Document text:
>> BEGIN
When the topic was addressed by this group some 10 years ago the consensus reached was that philosophy is ‘thinking skills’ or something like that, but we need to encounter something more wondrous about the nature of wisdom in its original sense. For now I will say that it doesn’t build up incrementally because it’s rooted in an experience, which doesn’t involve time. Sophya, alethia, wisdom is enlightenment in the sense I wish to disclose and I think it best to circle round the topic.

A truly philosophical work of art is a rare thing. I think this one; An Oak Tree by Michael Craig Martin is seminal, perhaps perennially. It extends the debate about an object’s essential identity. Another, earlier work concerned with this that you may have seen is Magritte’s painting of a pipe with the caption ‘this is not a pipe.’ 

In Michael Craig-Martin’s piece (1974), fixed quite high on the wall, is a small glass bathroom shelf, on which stands a glass tumbler full of water:

Lower down on the wall is the following text printed in red:

Q. To begin with, could you describe this work?

A. Yes, of course. What I’ve done is change a glass of water into a full-grown oak tree without altering the accidents of the glass of water.

Q. The accidents?

A. Yes. The colour, feel, weight, size …

Q. Do you mean that the glass of water is a symbol of an oak tree?

A. No. It’s not a symbol. I’ve changed the physical substance of the glass of water into that of an oak tree.

Q. It looks like a glass of water.

A. Of course it does. I didn’t change its appearance. But it’s not a glass of water, it’s an oak tree.

Q. Can you prove what you’ve claimed to have done?

A. Well, yes and no. I claim to have maintained the physical form of the glass of water and, as you can see, I have. However, as one normally looks for evidence of physical change in terms of altered form, no such proof exists.

Q. Haven’t you simply called this glass of water an oak tree?

A. Absolutely not. It is not a glass of water anymore. I have changed its actual substance. It would no longer be accurate to call it a glass of water. One could call it anything one wished but that would not alter the fact that it is an oak tree.

Q. Isn’t this just a case of the emperor’s new clothes?

A. No. With the emperor’s new clothes people claimed to see something that wasn’t there because they felt they should. I would be very surprised if anyone told me they saw an oak tree.

Q. Was it difficult to effect the change?

A. No effort at all. But it took me years of work before I realized I could do it.

Q. When precisely did the glass of water become an oak tree?

A. When I put the water in the glass.

Q. Does this happen every time you fill a glass with water?

A. No, of course not. Only when I intend to change it into an oak tree.

Q. Then intention causes the change?

A. I would say it precipitates the change.

Q. You don’t know how you do it?

A. It contradicts what I feel I know about cause and effect.

Q. It seems to me that you are claiming to have worked a miracle. Isn’t that the case?

A. I’m flattered that you think so.

Q. But aren’t you the only person who can do something like this?

A. How could I know?

Q. Could you teach others to do it?

A. No, it’s not something one can teach.

Q. Do you consider that changing the glass of water into an oak tree constitutes an art work?
>> END
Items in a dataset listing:
>> BEGIN
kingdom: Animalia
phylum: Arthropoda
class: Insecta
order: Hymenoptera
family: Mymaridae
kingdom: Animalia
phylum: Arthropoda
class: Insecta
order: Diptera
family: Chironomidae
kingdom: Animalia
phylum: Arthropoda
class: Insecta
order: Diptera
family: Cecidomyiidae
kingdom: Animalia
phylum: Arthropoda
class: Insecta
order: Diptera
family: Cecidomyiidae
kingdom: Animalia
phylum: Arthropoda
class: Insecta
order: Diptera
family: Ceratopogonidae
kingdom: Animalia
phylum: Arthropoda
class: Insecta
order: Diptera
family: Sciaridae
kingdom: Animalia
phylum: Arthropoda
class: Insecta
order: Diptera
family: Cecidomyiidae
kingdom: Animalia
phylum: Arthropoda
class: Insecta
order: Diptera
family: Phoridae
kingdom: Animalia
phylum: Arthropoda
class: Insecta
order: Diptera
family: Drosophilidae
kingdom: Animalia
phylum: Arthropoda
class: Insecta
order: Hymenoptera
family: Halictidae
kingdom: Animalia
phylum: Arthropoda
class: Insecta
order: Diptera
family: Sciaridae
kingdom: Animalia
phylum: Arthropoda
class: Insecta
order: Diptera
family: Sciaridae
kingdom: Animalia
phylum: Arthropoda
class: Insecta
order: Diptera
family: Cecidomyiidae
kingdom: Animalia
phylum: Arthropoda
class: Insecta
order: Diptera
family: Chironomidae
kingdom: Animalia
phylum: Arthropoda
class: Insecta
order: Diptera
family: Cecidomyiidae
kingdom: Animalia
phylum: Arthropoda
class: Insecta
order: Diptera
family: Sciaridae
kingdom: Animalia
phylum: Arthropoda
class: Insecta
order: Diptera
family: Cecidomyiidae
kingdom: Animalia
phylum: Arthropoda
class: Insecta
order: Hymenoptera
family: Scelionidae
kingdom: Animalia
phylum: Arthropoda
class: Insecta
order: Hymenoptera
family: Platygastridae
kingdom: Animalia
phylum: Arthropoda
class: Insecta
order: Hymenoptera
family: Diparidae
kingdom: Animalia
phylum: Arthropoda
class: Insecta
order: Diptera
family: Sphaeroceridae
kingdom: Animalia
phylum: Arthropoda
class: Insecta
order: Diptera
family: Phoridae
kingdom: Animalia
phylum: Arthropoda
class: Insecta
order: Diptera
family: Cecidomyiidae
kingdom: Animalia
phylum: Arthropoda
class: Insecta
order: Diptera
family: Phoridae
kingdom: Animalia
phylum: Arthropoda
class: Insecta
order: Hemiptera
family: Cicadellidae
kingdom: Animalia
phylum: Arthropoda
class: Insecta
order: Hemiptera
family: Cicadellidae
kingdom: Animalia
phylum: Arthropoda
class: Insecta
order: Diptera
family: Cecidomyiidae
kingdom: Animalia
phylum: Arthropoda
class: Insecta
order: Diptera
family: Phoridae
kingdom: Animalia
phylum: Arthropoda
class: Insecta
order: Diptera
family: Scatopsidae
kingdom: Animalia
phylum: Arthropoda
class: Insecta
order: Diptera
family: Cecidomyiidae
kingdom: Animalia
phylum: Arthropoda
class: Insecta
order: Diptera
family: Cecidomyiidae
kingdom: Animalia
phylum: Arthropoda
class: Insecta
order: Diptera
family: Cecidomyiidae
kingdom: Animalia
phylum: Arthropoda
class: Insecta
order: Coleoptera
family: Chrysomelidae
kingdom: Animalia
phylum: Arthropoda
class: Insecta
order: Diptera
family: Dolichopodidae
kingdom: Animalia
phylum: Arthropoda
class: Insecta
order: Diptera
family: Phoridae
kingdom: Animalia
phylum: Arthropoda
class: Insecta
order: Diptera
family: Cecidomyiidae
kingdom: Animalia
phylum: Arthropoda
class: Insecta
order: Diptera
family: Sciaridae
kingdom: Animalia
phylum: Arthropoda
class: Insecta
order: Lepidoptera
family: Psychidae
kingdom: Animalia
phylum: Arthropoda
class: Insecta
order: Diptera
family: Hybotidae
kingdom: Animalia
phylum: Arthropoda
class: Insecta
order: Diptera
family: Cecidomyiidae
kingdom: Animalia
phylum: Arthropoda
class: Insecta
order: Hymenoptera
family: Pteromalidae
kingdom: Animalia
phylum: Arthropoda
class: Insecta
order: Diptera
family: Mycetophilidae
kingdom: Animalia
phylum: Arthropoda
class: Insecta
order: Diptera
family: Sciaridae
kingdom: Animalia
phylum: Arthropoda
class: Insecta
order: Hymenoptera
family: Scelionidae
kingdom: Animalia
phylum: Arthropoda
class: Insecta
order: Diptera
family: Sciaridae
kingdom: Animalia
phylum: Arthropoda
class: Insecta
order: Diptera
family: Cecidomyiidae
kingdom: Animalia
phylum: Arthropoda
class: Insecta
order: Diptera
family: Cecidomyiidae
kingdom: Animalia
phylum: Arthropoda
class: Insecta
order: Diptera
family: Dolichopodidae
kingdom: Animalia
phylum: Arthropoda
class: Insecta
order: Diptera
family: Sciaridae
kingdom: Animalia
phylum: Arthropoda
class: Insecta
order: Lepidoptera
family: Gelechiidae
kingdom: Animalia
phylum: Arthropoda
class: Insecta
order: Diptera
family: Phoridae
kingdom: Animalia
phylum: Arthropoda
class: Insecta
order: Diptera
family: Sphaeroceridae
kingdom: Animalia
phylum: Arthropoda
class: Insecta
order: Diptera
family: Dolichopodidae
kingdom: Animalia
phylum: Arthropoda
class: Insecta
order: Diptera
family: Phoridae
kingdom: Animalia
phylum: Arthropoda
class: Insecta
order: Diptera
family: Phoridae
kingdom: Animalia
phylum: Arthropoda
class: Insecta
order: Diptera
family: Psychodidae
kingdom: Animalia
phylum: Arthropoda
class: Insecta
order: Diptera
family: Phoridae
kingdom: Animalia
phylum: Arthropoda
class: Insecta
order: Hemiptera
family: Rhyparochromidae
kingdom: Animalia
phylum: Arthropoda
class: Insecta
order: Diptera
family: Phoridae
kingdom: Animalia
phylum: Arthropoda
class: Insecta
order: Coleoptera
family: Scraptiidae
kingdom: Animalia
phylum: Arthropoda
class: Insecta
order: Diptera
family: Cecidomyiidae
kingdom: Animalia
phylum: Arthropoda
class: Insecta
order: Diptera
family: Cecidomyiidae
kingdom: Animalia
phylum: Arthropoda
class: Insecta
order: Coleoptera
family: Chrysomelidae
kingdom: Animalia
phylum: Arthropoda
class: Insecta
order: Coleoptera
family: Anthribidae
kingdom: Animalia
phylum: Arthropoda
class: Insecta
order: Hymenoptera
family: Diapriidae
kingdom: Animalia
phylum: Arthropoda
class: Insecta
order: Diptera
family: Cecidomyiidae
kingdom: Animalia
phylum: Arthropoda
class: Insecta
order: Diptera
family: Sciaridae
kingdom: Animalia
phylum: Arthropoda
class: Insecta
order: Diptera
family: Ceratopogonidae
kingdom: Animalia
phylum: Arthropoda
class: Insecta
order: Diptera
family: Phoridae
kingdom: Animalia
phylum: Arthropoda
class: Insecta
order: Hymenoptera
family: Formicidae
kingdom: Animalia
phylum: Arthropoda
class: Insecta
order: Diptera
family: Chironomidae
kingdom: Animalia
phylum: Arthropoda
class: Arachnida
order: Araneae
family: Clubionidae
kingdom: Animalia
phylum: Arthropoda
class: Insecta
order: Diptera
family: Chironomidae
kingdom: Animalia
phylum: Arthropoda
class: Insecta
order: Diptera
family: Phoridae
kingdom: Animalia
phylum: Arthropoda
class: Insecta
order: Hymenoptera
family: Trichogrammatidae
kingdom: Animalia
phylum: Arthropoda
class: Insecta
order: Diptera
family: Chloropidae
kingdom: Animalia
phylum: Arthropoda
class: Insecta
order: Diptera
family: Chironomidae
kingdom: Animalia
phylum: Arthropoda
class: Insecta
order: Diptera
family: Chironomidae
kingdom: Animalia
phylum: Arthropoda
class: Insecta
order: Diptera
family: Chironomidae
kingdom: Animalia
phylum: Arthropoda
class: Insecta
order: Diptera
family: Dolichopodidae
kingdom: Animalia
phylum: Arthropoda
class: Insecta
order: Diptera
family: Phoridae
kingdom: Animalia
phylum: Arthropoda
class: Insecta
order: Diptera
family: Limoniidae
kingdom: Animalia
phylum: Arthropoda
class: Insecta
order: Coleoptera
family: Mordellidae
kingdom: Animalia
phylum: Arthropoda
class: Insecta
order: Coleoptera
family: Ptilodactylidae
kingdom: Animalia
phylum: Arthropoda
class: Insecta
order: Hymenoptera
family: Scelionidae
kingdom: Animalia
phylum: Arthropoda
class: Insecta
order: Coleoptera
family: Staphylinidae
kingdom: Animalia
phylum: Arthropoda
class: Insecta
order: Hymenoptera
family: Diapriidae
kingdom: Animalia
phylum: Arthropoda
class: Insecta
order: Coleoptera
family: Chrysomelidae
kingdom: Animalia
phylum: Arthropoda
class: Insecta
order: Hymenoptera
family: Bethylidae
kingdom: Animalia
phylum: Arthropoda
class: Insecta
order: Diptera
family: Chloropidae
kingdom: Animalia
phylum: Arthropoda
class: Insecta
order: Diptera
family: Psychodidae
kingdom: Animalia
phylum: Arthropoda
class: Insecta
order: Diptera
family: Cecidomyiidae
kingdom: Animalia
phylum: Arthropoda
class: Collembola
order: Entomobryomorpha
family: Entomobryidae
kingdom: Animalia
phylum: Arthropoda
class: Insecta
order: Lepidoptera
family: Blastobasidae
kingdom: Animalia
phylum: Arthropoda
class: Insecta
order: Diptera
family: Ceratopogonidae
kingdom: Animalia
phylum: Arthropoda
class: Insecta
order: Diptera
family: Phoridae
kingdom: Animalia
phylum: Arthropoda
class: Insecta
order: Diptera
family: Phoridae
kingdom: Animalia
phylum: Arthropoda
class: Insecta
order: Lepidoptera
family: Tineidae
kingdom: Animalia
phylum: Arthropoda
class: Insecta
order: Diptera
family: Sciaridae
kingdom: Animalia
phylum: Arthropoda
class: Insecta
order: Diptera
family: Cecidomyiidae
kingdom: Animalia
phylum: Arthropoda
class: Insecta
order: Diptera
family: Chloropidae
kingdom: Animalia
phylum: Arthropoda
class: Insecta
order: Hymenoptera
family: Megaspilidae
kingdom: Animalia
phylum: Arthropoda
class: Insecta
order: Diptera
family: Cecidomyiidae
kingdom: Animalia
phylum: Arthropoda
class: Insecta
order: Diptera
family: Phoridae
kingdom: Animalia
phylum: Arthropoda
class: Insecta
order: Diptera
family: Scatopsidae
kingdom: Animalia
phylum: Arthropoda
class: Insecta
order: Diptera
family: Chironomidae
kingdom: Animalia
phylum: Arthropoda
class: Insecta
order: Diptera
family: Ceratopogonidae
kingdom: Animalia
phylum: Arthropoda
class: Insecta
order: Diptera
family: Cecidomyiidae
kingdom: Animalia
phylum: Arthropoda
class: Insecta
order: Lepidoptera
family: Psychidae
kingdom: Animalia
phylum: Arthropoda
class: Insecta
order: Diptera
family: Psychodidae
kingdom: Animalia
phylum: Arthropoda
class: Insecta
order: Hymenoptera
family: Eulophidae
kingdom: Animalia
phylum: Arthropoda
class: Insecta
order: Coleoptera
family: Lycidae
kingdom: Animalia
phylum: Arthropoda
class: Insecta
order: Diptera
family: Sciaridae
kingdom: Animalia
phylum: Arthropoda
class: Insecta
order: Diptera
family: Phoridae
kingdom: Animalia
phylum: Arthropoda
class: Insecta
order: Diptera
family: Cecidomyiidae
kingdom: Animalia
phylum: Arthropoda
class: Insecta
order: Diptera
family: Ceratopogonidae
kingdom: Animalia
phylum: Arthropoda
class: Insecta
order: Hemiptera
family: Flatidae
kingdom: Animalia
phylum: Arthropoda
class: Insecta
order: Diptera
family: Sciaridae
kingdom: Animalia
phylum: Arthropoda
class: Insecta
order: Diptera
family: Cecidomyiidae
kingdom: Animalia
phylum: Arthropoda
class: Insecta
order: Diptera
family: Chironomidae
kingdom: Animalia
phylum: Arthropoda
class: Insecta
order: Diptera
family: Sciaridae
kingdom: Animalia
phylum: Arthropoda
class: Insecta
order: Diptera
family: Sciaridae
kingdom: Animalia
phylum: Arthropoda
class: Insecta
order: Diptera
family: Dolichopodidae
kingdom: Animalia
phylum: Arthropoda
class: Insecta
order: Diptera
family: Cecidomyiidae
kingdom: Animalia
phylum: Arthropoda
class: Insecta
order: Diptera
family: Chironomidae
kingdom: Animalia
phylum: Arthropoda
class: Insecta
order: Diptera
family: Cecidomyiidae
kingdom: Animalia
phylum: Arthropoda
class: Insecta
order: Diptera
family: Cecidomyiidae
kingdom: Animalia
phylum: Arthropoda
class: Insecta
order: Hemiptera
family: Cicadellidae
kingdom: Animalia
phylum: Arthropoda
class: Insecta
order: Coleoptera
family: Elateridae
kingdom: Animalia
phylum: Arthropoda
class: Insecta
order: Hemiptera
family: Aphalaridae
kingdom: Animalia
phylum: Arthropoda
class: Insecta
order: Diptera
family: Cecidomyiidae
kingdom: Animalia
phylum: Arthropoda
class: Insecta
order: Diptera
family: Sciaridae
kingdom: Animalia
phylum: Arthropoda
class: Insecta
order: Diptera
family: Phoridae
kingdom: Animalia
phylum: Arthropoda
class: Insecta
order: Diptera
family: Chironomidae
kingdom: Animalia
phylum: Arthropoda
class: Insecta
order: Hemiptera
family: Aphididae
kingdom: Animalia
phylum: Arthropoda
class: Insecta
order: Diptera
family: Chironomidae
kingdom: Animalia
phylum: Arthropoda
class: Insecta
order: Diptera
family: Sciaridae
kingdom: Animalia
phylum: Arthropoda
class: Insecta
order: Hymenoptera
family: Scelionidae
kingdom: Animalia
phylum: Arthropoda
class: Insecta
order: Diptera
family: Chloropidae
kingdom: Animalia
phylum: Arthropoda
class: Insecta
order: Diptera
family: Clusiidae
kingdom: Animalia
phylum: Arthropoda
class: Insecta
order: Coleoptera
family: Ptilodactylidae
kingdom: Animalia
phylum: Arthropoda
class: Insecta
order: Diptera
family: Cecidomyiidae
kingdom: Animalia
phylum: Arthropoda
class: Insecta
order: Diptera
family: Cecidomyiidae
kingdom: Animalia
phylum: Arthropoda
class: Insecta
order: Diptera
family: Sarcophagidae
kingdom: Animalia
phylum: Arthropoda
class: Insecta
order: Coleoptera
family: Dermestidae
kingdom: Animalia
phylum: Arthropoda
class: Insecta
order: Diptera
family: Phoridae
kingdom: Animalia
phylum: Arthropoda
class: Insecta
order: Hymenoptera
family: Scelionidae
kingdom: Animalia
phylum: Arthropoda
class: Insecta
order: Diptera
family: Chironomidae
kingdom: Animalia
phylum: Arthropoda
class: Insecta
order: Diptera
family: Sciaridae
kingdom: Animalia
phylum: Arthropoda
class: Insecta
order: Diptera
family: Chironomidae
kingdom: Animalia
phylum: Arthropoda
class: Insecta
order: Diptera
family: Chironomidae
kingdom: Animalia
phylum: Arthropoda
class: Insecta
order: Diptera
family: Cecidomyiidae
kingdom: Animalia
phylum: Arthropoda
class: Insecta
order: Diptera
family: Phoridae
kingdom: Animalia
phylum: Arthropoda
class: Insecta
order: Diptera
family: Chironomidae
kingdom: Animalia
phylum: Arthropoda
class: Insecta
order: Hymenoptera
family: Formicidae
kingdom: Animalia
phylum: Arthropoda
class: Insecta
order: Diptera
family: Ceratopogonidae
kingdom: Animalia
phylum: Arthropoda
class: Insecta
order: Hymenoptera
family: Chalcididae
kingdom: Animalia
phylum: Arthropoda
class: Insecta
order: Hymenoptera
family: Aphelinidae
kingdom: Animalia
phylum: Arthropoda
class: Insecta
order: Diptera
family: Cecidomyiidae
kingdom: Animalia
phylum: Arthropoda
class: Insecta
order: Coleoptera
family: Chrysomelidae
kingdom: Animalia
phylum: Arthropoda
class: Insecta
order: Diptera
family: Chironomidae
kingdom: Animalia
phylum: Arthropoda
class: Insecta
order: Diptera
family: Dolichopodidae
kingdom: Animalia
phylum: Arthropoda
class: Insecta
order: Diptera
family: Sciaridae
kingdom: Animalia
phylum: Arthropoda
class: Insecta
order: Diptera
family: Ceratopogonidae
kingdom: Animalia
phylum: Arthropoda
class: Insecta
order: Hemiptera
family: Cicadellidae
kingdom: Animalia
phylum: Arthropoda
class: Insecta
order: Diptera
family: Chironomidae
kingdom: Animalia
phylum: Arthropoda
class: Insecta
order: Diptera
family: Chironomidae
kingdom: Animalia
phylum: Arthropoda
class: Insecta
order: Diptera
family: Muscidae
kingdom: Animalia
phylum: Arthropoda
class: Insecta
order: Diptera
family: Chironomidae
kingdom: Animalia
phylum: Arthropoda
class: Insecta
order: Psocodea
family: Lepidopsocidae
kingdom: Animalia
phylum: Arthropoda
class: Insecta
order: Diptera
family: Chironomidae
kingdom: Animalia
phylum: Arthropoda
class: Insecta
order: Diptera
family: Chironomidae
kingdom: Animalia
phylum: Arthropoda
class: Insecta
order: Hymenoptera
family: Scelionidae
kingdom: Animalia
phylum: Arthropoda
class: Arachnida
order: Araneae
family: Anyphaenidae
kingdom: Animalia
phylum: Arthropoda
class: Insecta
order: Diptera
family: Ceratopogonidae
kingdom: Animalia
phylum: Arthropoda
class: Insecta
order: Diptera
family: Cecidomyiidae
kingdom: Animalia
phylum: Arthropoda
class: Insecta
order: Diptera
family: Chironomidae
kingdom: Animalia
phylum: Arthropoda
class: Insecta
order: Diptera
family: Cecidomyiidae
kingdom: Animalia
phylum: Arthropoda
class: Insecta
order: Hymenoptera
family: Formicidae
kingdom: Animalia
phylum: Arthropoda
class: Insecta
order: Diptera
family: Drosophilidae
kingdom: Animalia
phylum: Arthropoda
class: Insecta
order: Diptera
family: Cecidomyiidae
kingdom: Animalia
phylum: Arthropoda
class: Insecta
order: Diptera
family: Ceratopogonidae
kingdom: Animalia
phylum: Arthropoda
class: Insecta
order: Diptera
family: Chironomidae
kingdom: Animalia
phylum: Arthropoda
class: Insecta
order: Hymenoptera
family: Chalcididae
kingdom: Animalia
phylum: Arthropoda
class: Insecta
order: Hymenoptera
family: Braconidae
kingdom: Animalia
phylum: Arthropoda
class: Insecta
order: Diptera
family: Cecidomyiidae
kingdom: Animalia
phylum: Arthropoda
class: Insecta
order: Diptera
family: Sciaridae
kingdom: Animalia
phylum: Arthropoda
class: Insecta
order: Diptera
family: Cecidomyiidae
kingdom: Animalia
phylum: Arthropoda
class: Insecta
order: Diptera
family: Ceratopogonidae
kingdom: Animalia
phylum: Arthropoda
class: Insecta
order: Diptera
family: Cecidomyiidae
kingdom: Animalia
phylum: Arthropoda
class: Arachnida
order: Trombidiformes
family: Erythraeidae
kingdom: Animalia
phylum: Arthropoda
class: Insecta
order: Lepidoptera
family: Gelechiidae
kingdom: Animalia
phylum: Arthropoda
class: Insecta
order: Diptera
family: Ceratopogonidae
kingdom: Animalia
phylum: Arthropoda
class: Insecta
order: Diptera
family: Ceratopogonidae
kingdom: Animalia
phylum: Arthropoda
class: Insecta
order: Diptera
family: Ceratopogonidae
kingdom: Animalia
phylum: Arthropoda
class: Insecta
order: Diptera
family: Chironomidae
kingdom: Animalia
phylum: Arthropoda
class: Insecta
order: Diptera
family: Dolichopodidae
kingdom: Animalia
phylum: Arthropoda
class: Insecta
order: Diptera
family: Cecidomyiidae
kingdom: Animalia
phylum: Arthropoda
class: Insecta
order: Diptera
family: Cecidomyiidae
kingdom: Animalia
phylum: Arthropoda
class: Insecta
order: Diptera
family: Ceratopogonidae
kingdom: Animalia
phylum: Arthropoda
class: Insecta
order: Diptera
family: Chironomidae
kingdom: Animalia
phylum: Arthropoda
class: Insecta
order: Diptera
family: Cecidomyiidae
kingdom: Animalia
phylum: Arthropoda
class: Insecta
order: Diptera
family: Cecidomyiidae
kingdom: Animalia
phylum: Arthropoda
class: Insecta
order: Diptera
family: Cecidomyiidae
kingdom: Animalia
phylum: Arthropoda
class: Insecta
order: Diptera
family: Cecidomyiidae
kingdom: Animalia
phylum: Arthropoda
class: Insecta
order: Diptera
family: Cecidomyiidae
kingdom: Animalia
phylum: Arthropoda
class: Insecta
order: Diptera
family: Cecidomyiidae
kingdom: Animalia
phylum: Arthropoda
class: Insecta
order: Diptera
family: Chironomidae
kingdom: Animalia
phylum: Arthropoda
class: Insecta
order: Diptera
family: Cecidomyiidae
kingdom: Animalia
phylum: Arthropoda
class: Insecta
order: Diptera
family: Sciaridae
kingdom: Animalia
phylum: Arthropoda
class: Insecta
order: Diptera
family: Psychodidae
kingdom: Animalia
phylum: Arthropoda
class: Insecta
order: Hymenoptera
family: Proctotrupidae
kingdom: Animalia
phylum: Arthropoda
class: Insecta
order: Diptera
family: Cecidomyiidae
>> END
Using the passage on An Oak Tree, answer these:
(a) In what year was Michael Craig-Martin's piece made?
(b) What color is the text printed on the wall?
(c) According to the printed text, when did the glass of water become an oak tree?
The listing comes from a separate source.

Response to the task:
(a) 1974
(b) Red
(c) When the water was put in the glass